__Consigne A__. D'après le récit sur Camille et Berthe, en quelle année Albert s'est-il installé à Trois-Rivières ?
__Consigne B__. Prolongez le récit sur Camille et Berthe à partir de sa dernière phrase.

__Texte à lire__.
◇ ◇ ◇ ◇
Camille et Berthe (2)
Ma mère, comme beaucoup de Baril, était une femme anxieuse, angoissée même. Pendant les années où elle a eu ses enfants, elle était même sujette à des crises de panique. Dans ces moments d’inquiétude, m’a-t-elle raconté, mon père lui prenait la main et lui disait : « Je suis là. Tout va bien aller ! »
Mon père avait pourtant eu une enfance difficile. Il n’avait que deux ans quand sa mère était morte. Son père s’était remarié avec une femme qui s’était amenée avec ses cinq filles. Puis, du nouveau mariage étaient nés deux autres garçons. Ne restait pas beaucoup de place pour ce fils du premier lit, comme on disait alors.
Apparemment, la belle-mère n’a jamais bien traité Camille, qui de son côté ne l’a jamais aimé. Il ne prenait d’ailleurs pas la peine de s’en cacher. Cela explique sans doute pourquoi je n’ai jamais eu d’affection pour cette grand-mère.
Cela dit, avant même que le concept de la résilience ne vienne à la mode, il avait fait preuve d’une grande faculté d’adaptation et d’une grande solidité. J’aime à penser que cela lui vient de son père. À dix ans, Albert avait suivi sa famille aux États-Unis. Quand les siens sont revenus au pays, il ne les a pas suivis, préférant s’installer à Lowell, la ville de Jack Kirouac, pour gagner sa vie. Il avait 27 ans quand il a fini par rentrer au Québec. Installé à Trois-Rivières en 1913, il a fondé l’entreprise de portes et fenêtres qui l’a rendu riche et dont mon père a hérité en partage, à sa mort en 1944. Grâce à Albert Roux Portes et Châssis, nous n’avons jamais manqué de rien.
Je n’ai pas connu mon grand-père paternel, mort quelques mois avant ma naissance. Mais d’après ce que je sais de lui, il était de la race des audacieux, des fonceurs. Je ne crois pas que mon propre père partageait son audace. Toute sa vie, Camille est resté à Trois-Rivières. Loin de sa ville natale, il perdait sa belle assurance. Mais de son père, il avait gardé assurément la force de caractère.
Mon grand-père Baril a lui aussi vécu aux États-Unis, une dizaine d’années dans son cas. Comme mon autre grand-père, tout illettré qu’il ait été, il y avait appris l’anglais, langue dont il se souvenait fort bien quand la télévision est apparue au Québec dans les années cinquante. C’est lui qui nous traduisait, plutôt bien selon mon souvenir, les répliques du Jackie Gleason Show.
Mais il n’était pas pour autant un explorateur. Pour un homme de son époque, il était étonnamment émotif. Le Premier de l’an, quand ses neuf enfants venaient lui demander sa bénédiction à tour de rôle, il versait quelques larmes et chacun des rejetons se mettait à pleurer.
◇ ◇ ◇ ◇
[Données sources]
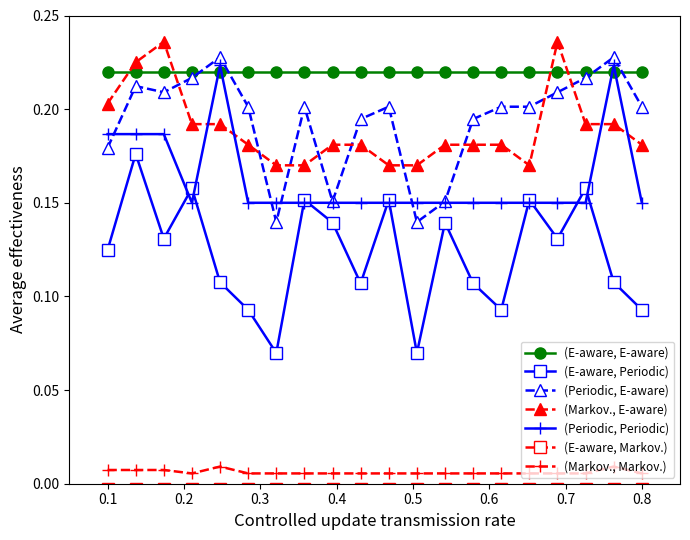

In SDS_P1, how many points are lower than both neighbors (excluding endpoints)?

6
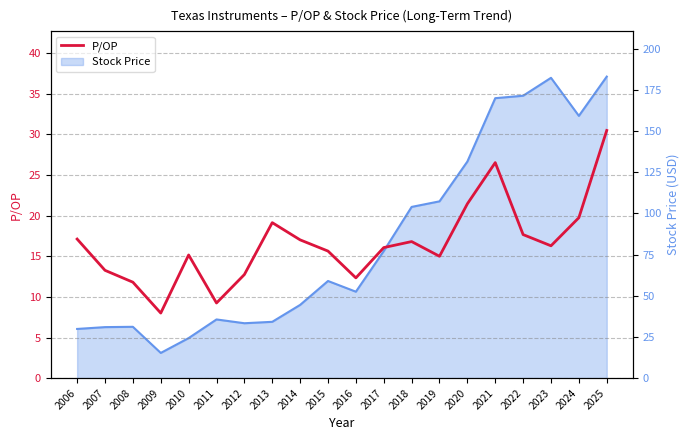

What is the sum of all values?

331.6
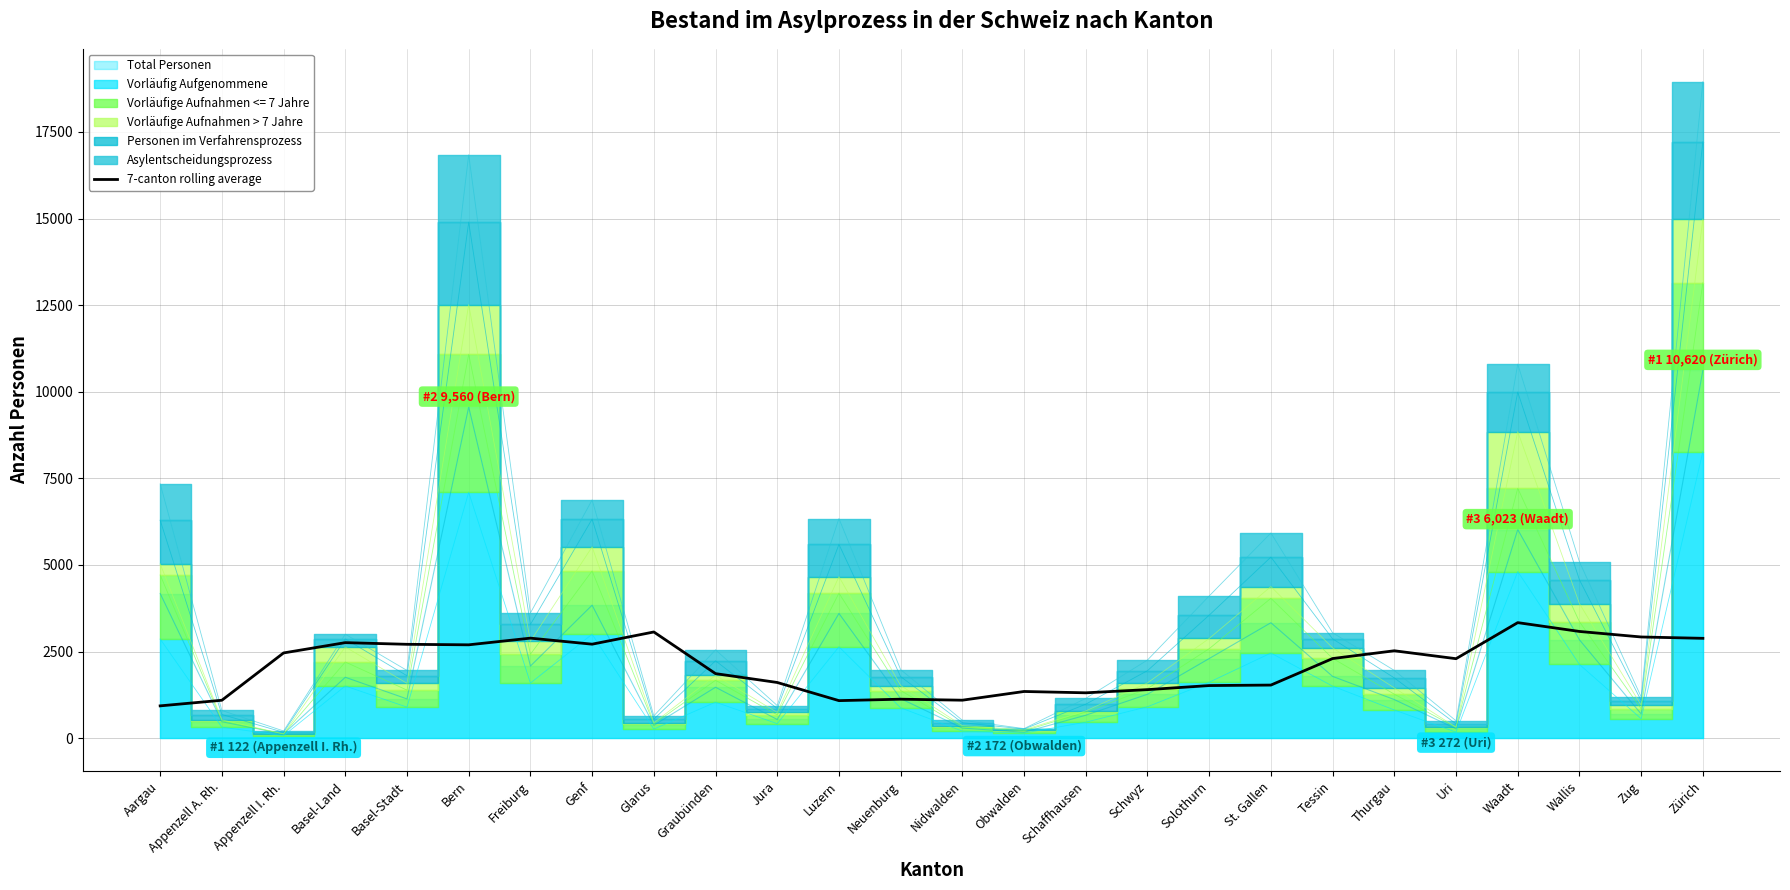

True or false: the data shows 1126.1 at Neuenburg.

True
◇ ◇ ◇ ◇
__Réponse A__. En 1913.

__Réponse B__.
Était-il angoissé ? Je ne le crois pas. Inquiet ? Peut-être, mais il n’en laissait rien paraître. Je ne serais pas surpris que l’anxiété familiale soit plutôt venue de ma grand-mère, une femme discrète qui prenait peu de place. Chez les enfants, en tout cas, l’anxiété, voire l’angoisse, était répandue. La sœur aînée de ma mère souffrait d’agoraphobie. On n’employait pas ce mot à l’époque, mais on savait que notre tante ne sortait pas seule. Ma mère, par exemple, l’accompagnait chez le dentiste ou chez le médecin. Autre exemple de la merveilleuse solidarité de l’époque : dans les dernières années de sa vie, quand elle vivait seule et avait trop peur parfois, une des filles d’Alfred, dont la famille vivait au rez-de-chaussée, montait coucher avec elle. Un autre oncle prenait des calmants. Quant à ma mère, je l’ai déjà dit, elle a longtemps souffert d’angoisse. Pour les autres, je ne sais pas, mais il me semble évident que les Baril n’avaient pas la force de caractère des Roux.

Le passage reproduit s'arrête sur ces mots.